Which brings us to the latest market data. “ESG leaders” have historically included a large number of technology and telecoms firms including the Big Tech (so-called “MAMAA”) stocks, as these are relatively ‘clean’ businesses that were also among the first to address climate change risks and decarbonise. And ESG-focused funds and indices generally exclude companies linked to the potential for severe environmental or human rights harms, including much of the extractives sector (especially oil and gas) and the defence sector.

Then 2022 happened. Russia invaded Ukraine just as the world began to emerge from Covid. Energy commodity benchmarks soared to multi-decade highs. Defence and oil and gas sector stocks roared past the rest of the market – sectors that include several mega-cap titans such as Exxon, now at an all-time high.

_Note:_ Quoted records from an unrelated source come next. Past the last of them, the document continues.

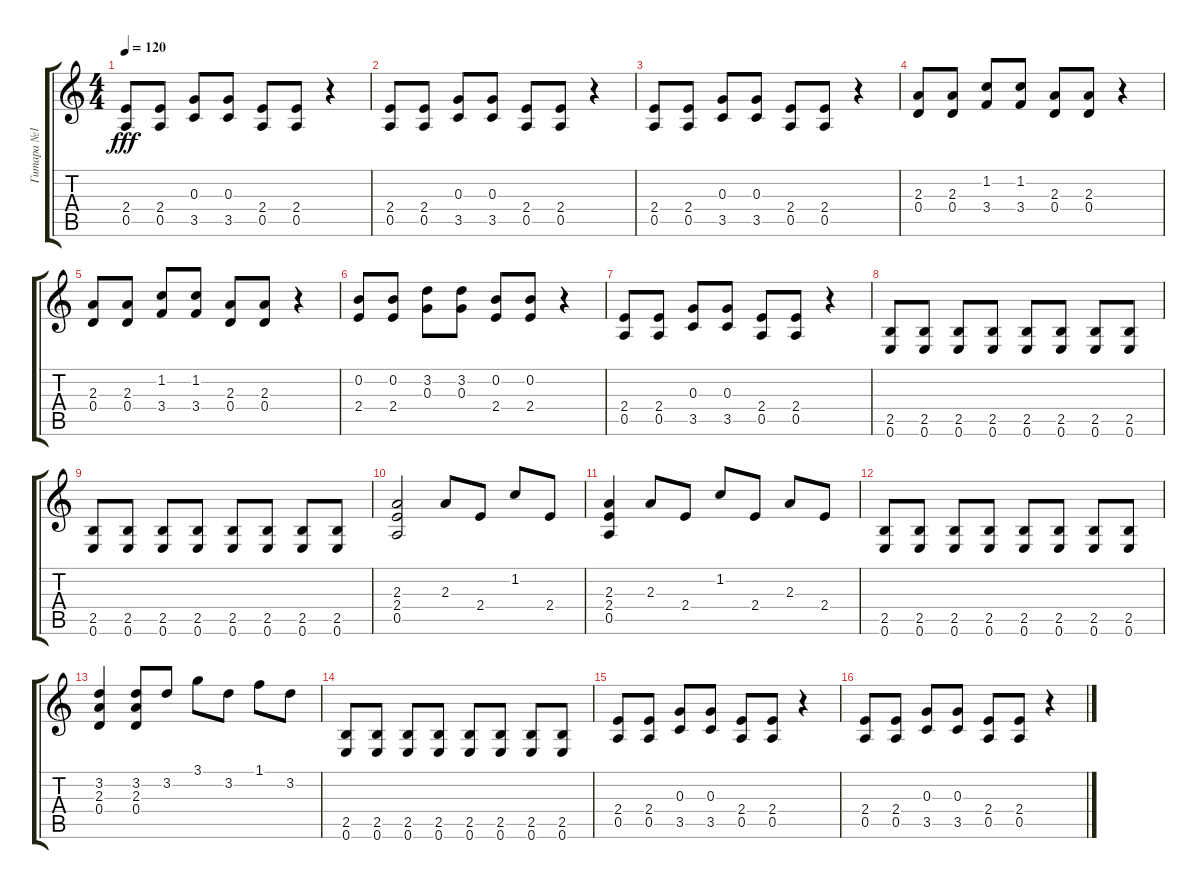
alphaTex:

\track ("Гитара №1" "Гитара №1") {instrument distortionguitar}
\staff {score tabs}
\tuning (E4 B3 G3 D3 A2 E2) {hide}
\ts (4 4)
\tempo 120
\clef g2
\ks c
(2.4 0.5).8{dy fff} (2.4 0.5).8 (0.3 3.5).8 (0.3 3.5).8 (2.4 0.5).8 (2.4 0.5).8 r.4 |
(2.4 0.5).8 (2.4 0.5).8 (0.3 3.5).8 (0.3 3.5).8 (2.4 0.5).8 (2.4 0.5).8 r.4 |
(2.4 0.5).8 (2.4 0.5).8 (0.3 3.5).8 (0.3 3.5).8 (2.4 0.5).8 (2.4 0.5).8 r.4 |
(2.3 0.4).8 (2.3 0.4).8 (1.2 3.4).8 (1.2 3.4).8 (2.3 0.4).8 (2.3 0.4).8 r.4 |
(2.3 0.4).8 (2.3 0.4).8 (1.2 3.4).8 (1.2 3.4).8 (2.3 0.4).8 (2.3 0.4).8 r.4 |
(0.2 2.4).8 (0.2 2.4).8 (3.2 0.3).8 (3.2 0.3).8 (0.2 2.4).8 (0.2 2.4).8 r.4 |
(2.4 0.5).8 (2.4 0.5).8 (0.3 3.5).8 (0.3 3.5).8 (2.4 0.5).8 (2.4 0.5).8 r.4 |
(2.5 0.6).8 (2.5 0.6).8 (2.5 0.6).8 (2.5 0.6).8 (2.5 0.6).8 (2.5 0.6).8 (2.5 0.6).8 (2.5 0.6).8 |
(2.5 0.6).8 (2.5 0.6).8 (2.5 0.6).8 (2.5 0.6).8 (2.5 0.6).8 (2.5 0.6).8 (2.5 0.6).8 (2.5 0.6).8 |
(2.3 2.4 0.5).2 2.3.8 2.4.8 1.2.8 2.4.8 |
(2.3 2.4 0.5).4 2.3.8 2.4.8 1.2.8 2.4.8 2.3.8 2.4.8 |
(2.5 0.6).8 (2.5 0.6).8 (2.5 0.6).8 (2.5 0.6).8 (2.5 0.6).8 (2.5 0.6).8 (2.5 0.6).8 (2.5 0.6).8 |
(3.2 2.3 0.4).4 (3.2 2.3 0.4).8 3.2.8 3.1.8 3.2.8 1.1.8 3.2.8 |
(2.5 0.6).8 (2.5 0.6).8 (2.5 0.6).8 (2.5 0.6).8 (2.5 0.6).8 (2.5 0.6).8 (2.5 0.6).8 (2.5 0.6).8 |
(2.4 0.5).8 (2.4 0.5).8 (0.3 3.5).8 (0.3 3.5).8 (2.4 0.5).8 (2.4 0.5).8 r.4 |
(2.4 0.5).8 (2.4 0.5).8 (0.3 3.5).8 (0.3 3.5).8 (2.4 0.5).8 (2.4 0.5).8 r.4
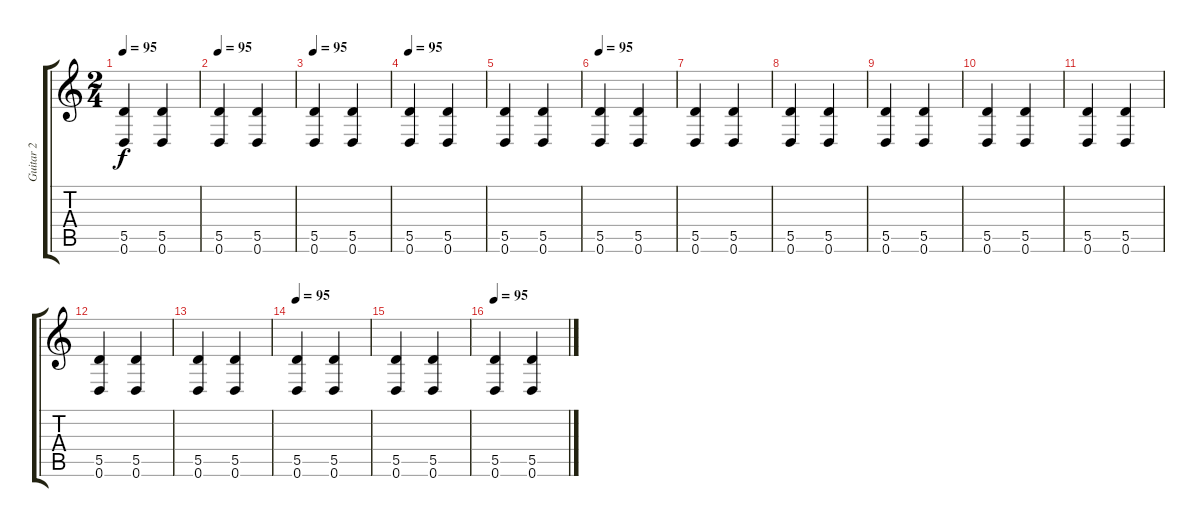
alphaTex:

\track ("Guitar 2" "Guitar 2") {instrument distortionguitar}
\staff {score tabs}
\tuning (E4 B3 G3 D3 A2 D2) {hide}
\ts (2 4)
\tempo 95
\clef g2
\ks c
(5.5 0.6).4{dy f volume 0 instrument overdrivenguitar} (5.5 0.6).4{volume 6} |
\tempo 95
(5.5 0.6).4 (5.5 0.6).4 |
\tempo 95
(5.5 0.6).4 (5.5 0.6).4 |
\tempo 95
(5.5 0.6).4 (5.5 0.6).4 |
(5.5 0.6).4 (5.5 0.6).4 |
\tempo 95
(5.5 0.6).4 (5.5 0.6).4 |
(5.5 0.6).4 (5.5 0.6).4 |
(5.5 0.6).4{volume 10} (5.5 0.6).4 |
(5.5 0.6).4 (5.5 0.6).4 |
(5.5 0.6).4 (5.5 0.6).4 |
(5.5 0.6).4 (5.5 0.6).4 |
(5.5 0.6).4 (5.5 0.6).4 |
(5.5 0.6).4 (5.5 0.6).4 |
\tempo 95
(5.5 0.6).4{volume 13} (5.5 0.6).4 |
(5.5 0.6).4 (5.5 0.6).4 |
\tempo 95
(5.5 0.6).4 (5.5 0.6).4
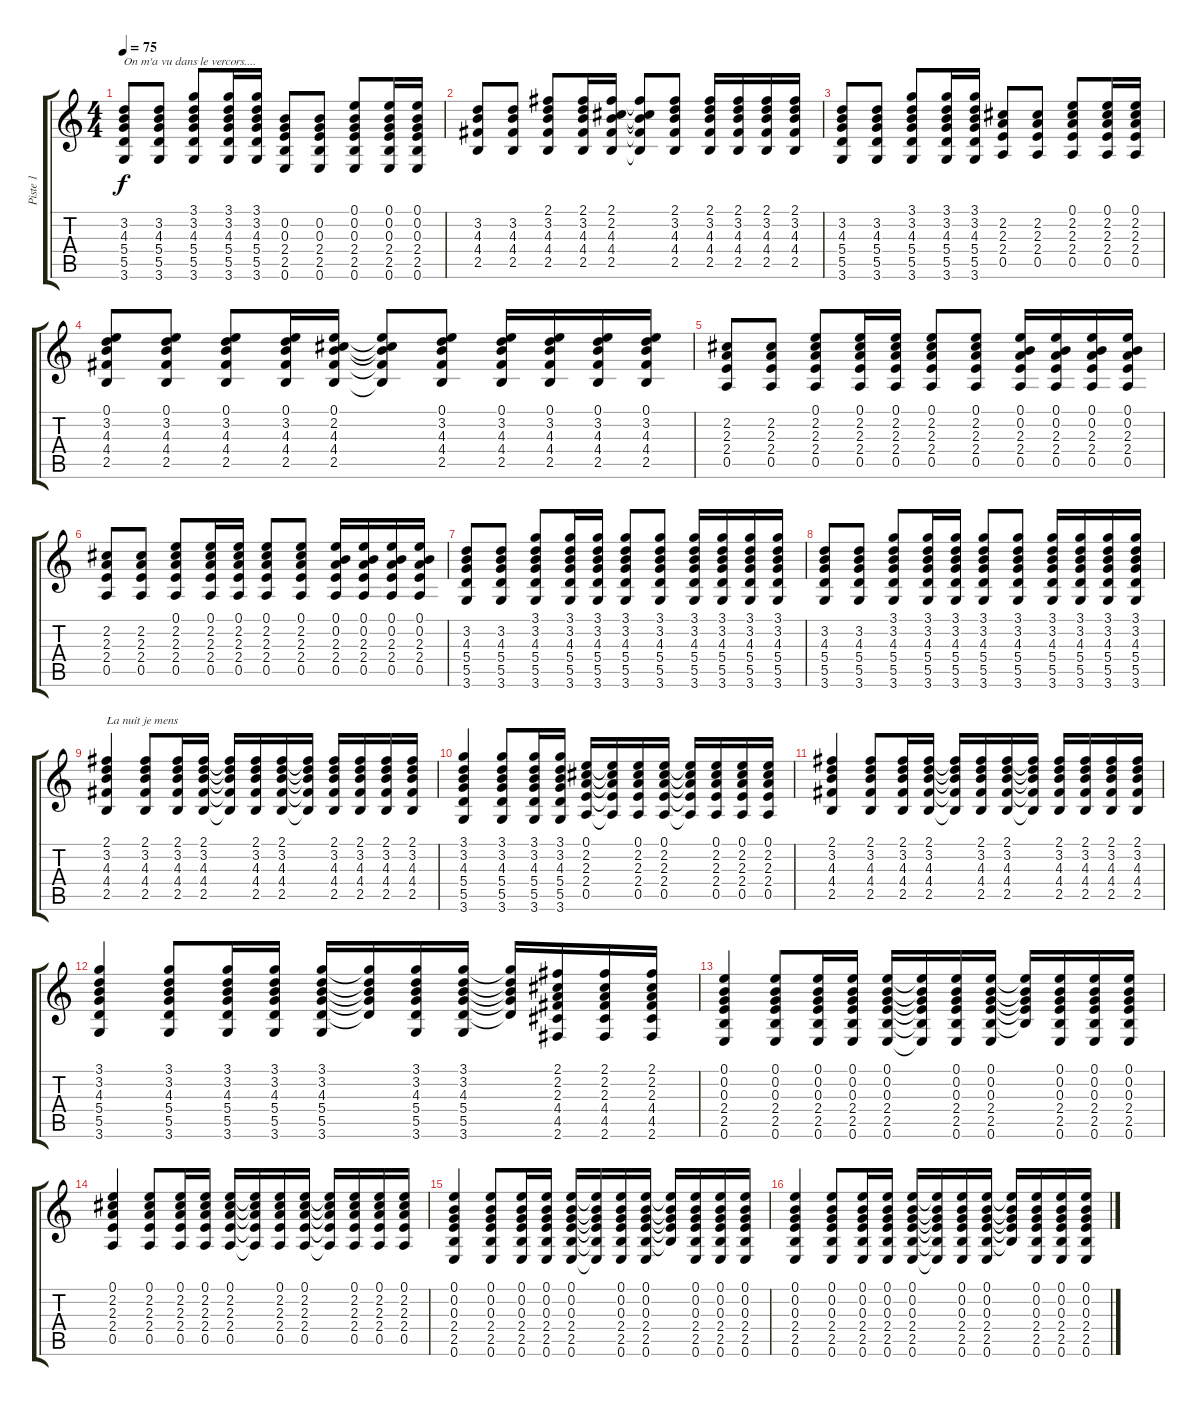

At the same time, Big Tech stocks plummeted through 2022. There are several different reasons for that, from an investor perception of overexpansion and weak strategic discipline during lockdown to anti-trust concerns and more broadly a sense that the world may be approaching ‘peak tech’ (especially in video streaming platforms, for example). Big Tech companies are also mega-cap titans, so when their stocks fell in the 12 months from January-December 2022 (and in the worst instance by almost 50%), those movements wiped out a big chunk of the total combined value of the “ESG leaders”.

In short, the "ESG leaders” faded in 2022 because Big Tech stocks had a very bad year and because the war in Ukraine warped global commodity markets and triggered a defence strategy reset in many countries. None of which factors has anything to do with the merits or demerits of ESG as a key aspect of good corporate stewardship, value protection – and long-term value creation.


UPDATE: 4 March 2023

There’s an interesting postscript to my post above on the sector-specific factors underlying the relative underperformance of the capital markets “ESG leaders” during 2022.

MSCI recently published new research examining long-run returns performance of companies clustered by ESG rating. That research has been adjusted to strip out sector-wide performance and other external macroeconomic factors. In effect, the data is normalised to remove the effects of the Big Tech surge and fallback and the upswing in energy and commodity costs post-Covid and the Russian invasion of Ukraine. 

It's what could be referred to as a ‘pure’ view of the ESG contribution to value creation over the long term. And, as you’ll see from the chart, the underlying point comes through clearly. Good ESG risk management translates into greater longer-term corporate resilience - which translates into stronger financial performance over time.